6. This goes back to 2, 3. 4. If grew the chip by a substantive amount but attached an iPad Pro memory subsystem to it with just two RAM stacks and some deficient, overtasked raster display engine .... what in the world did you spend all the extra die space on???????????????
Again this is one of those oxymoron situations. You stuff a doubling or quadrupling of GPU cores (and associated cache allocations) into the middle of the die to grow it much, much bigger. That cause the perimeter to grow and then you stick next to nothing along that increased perimeter. Why? If the die grows bigger than typically means you get more I/O . Which I/O class you allocate to the increase to is flexible but the notion that is is zero I/O and just more dense compute/cache with a bridge to "no where" doesn't make much sense.
If the die stacks when from 2 to 3 because had to make some other I/O tradeoffs then yeah probably going to get sublinear performance increase with a 2x increase of cores. 4x is more likely to be sublinear.

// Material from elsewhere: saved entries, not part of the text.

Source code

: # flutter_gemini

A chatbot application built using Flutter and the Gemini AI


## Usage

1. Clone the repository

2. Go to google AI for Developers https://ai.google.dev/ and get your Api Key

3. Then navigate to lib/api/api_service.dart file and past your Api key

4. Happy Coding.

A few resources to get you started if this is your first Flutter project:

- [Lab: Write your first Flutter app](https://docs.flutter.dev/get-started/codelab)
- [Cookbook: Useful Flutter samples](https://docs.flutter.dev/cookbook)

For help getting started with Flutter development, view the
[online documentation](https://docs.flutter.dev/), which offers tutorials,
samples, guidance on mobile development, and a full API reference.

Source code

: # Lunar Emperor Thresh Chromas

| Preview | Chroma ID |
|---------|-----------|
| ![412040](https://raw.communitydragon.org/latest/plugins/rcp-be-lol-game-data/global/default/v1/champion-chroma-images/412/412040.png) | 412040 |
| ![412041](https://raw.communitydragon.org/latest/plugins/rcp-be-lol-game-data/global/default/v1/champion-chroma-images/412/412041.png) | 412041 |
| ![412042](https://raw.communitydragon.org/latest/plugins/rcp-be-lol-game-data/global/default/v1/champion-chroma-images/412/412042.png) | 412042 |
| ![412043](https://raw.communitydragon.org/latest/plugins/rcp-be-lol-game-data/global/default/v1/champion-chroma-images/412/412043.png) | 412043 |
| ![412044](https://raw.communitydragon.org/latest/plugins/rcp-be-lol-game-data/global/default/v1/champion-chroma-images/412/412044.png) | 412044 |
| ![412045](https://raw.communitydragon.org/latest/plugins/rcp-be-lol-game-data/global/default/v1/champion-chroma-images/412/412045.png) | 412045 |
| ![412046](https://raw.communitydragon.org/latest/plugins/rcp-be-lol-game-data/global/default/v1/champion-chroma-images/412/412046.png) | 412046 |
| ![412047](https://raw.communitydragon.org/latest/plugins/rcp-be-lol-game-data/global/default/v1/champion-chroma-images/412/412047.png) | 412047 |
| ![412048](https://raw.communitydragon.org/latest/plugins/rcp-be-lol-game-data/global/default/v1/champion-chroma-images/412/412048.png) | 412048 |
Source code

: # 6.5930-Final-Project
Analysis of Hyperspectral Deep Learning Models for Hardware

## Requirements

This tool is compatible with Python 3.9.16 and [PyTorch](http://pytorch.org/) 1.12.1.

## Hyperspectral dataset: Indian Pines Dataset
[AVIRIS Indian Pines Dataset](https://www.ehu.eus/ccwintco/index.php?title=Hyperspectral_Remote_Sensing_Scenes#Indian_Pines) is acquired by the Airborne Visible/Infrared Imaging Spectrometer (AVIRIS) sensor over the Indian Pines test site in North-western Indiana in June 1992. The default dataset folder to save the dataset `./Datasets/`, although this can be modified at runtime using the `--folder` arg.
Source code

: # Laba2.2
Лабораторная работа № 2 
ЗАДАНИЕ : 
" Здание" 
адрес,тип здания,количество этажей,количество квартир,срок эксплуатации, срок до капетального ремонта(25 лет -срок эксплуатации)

If they only jumped to 8 GPU cores then pretty likely it would fail at the mission of matching the current MBP 16" dGPU performance envelope. if the point was to just cover the MBP 13" four point model then that would be a win. But would be losing for the MBP 16".

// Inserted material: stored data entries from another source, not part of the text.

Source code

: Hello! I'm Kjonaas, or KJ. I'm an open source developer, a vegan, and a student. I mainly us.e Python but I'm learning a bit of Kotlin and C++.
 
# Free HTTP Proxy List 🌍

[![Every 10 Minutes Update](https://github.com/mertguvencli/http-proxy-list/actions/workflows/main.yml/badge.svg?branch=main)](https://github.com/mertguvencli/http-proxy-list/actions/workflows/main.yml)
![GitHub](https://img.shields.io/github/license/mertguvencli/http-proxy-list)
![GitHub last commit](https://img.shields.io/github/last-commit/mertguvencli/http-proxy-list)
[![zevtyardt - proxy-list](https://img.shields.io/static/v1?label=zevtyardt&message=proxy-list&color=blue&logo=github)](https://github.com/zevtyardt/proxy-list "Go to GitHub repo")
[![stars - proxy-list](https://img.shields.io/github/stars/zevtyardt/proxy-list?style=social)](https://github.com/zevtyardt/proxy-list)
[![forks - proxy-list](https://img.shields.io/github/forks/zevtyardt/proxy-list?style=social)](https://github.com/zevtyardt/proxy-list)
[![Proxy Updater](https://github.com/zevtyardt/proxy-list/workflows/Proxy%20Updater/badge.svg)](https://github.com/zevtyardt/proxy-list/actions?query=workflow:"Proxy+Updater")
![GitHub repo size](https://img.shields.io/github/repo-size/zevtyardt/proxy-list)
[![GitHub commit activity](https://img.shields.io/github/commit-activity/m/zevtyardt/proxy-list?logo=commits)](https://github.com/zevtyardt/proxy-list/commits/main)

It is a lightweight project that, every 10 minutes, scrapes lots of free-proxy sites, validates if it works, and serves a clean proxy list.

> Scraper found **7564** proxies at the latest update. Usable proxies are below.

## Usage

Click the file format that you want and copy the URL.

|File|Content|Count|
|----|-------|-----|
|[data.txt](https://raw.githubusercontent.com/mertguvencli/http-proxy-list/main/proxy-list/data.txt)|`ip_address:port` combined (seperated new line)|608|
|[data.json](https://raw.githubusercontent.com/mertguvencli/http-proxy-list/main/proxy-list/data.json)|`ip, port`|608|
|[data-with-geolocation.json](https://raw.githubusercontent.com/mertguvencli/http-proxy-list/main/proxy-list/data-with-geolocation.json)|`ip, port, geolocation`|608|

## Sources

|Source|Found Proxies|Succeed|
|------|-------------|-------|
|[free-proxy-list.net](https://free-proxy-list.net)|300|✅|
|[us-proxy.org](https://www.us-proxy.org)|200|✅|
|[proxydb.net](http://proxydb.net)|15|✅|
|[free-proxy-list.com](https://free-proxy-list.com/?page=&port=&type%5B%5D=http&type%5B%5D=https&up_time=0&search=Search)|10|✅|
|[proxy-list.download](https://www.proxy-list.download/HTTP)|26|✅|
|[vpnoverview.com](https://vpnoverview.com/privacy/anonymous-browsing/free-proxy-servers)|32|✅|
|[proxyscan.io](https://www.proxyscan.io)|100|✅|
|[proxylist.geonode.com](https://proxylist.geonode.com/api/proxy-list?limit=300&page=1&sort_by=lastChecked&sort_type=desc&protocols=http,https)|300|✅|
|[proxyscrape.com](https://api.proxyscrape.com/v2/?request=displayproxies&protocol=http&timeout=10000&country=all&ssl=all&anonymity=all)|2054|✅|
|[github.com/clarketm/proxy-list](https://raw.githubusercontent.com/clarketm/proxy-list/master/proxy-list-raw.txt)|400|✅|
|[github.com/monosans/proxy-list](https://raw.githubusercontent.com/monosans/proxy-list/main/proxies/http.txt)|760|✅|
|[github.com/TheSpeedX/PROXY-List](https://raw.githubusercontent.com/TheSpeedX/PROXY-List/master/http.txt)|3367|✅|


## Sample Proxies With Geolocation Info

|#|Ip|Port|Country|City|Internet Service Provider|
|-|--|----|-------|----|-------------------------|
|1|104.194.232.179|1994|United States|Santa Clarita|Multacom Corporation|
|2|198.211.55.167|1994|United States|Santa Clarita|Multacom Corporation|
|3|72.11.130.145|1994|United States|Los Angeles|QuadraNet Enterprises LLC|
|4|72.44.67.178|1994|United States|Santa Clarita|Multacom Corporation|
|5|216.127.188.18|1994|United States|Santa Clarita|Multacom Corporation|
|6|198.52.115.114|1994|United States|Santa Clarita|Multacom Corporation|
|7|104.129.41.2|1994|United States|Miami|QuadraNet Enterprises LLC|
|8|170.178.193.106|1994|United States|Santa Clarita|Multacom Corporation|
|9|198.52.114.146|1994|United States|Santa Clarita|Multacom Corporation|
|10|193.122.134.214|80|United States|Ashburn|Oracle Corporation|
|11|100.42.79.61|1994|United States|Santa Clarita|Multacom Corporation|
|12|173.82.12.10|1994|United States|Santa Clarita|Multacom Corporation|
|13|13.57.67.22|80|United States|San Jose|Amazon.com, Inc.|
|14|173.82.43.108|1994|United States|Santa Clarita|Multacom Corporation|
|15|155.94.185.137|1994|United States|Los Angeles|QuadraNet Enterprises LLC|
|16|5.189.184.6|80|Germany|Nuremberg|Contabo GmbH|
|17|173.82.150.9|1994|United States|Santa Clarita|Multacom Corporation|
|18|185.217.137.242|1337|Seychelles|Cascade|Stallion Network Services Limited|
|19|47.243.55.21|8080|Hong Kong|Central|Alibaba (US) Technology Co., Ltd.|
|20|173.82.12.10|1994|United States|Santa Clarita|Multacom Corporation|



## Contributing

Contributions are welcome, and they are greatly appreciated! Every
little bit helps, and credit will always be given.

There are rumors of a JadeCut were the die probably is reduced (hence 'cut down' ) and likely takes a loss on memory and/or display output. But there 'M1X' would be two SKUs. The smaller one probably costs less too. If get less and pay less that isn't "end of the world" either. That is the other issue whether 'M1X' is a grouping or single die.
One single die to cover the space that the ucrrent MBP 13" and MBP 16" fill with all the associated BTO options on GPU. Doing all that with one single die is probably and issue if Apple wants to keep the costs the same for similar configuration. Especially since Apple charges such a high mark up for RAM. A four RAM die stack SoC will cost more in part solely on the RAM markup inflation that is soldered on to the SoC.
So yeah the SoC to primarily cover the MBP 13" might get capped at GPUs ... grow less ...and get capped at 3 RAM stacks instead of 4. GPU performance will be higher than the M1 but less than the 4 stack variant, but also cost substantively less.